> Work item: Leave every image out, and print the remaining lines below exactly.

> Given information:
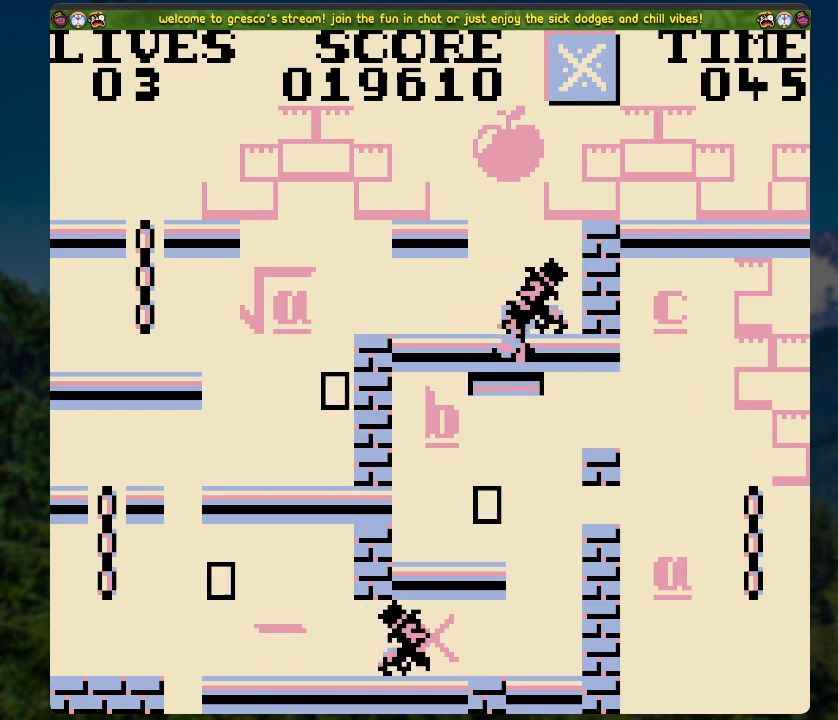
{"buttons": [], "left_stick": "center", "right_stick": "center", "events": []}
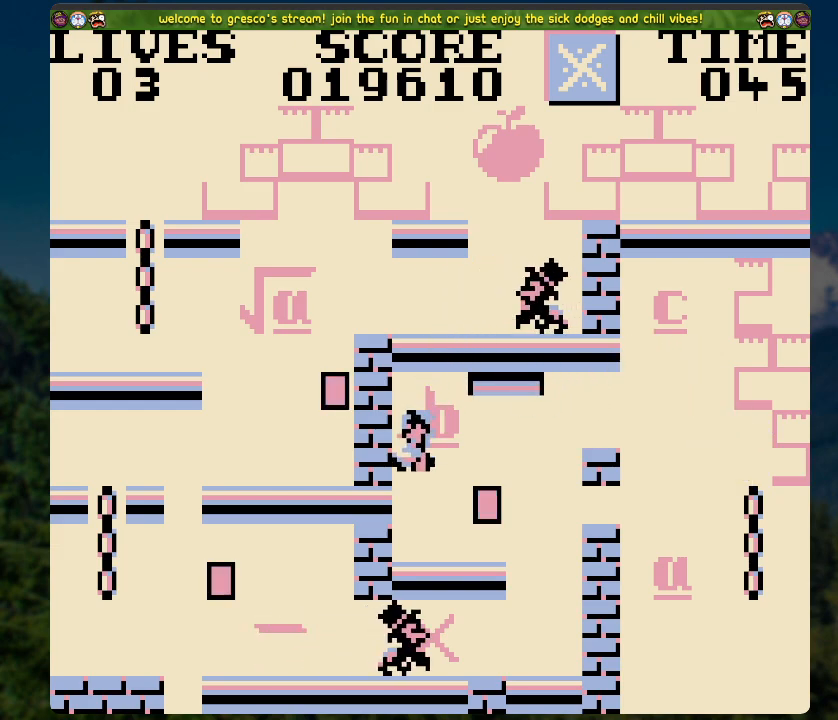
{"buttons": [], "left_stick": "center", "right_stick": "center", "events": [[302, "A", "down"], [435, "A", "up"]]}
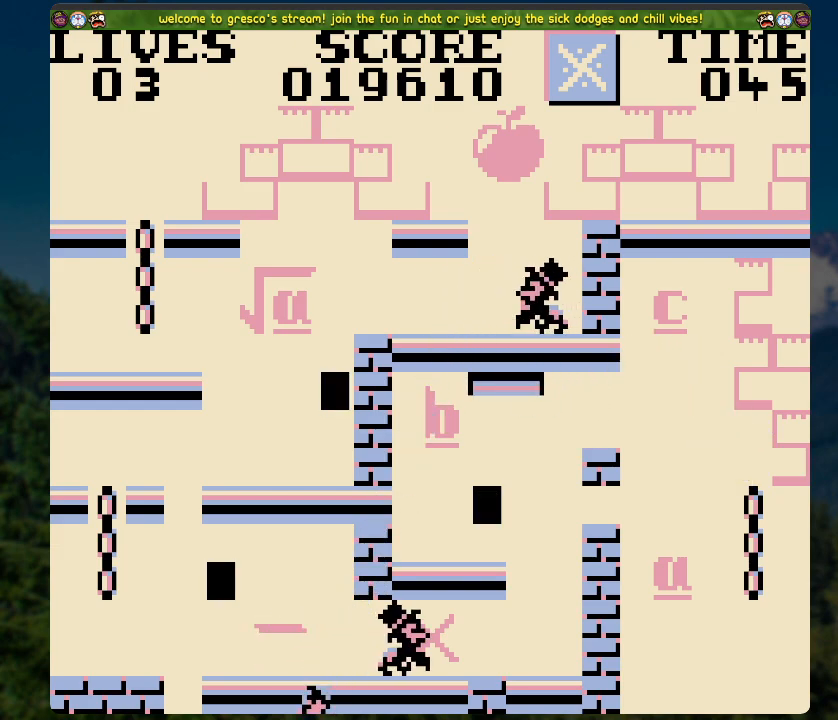
{"buttons": [], "left_stick": "center", "right_stick": "center", "events": []}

> Response area:
{"buttons": [], "left_stick": "center", "right_stick": "center", "events": []}
{"buttons": [], "left_stick": "center", "right_stick": "center", "events": [[302, "A", "down"], [435, "A", "up"]]}
{"buttons": [], "left_stick": "center", "right_stick": "center", "events": []}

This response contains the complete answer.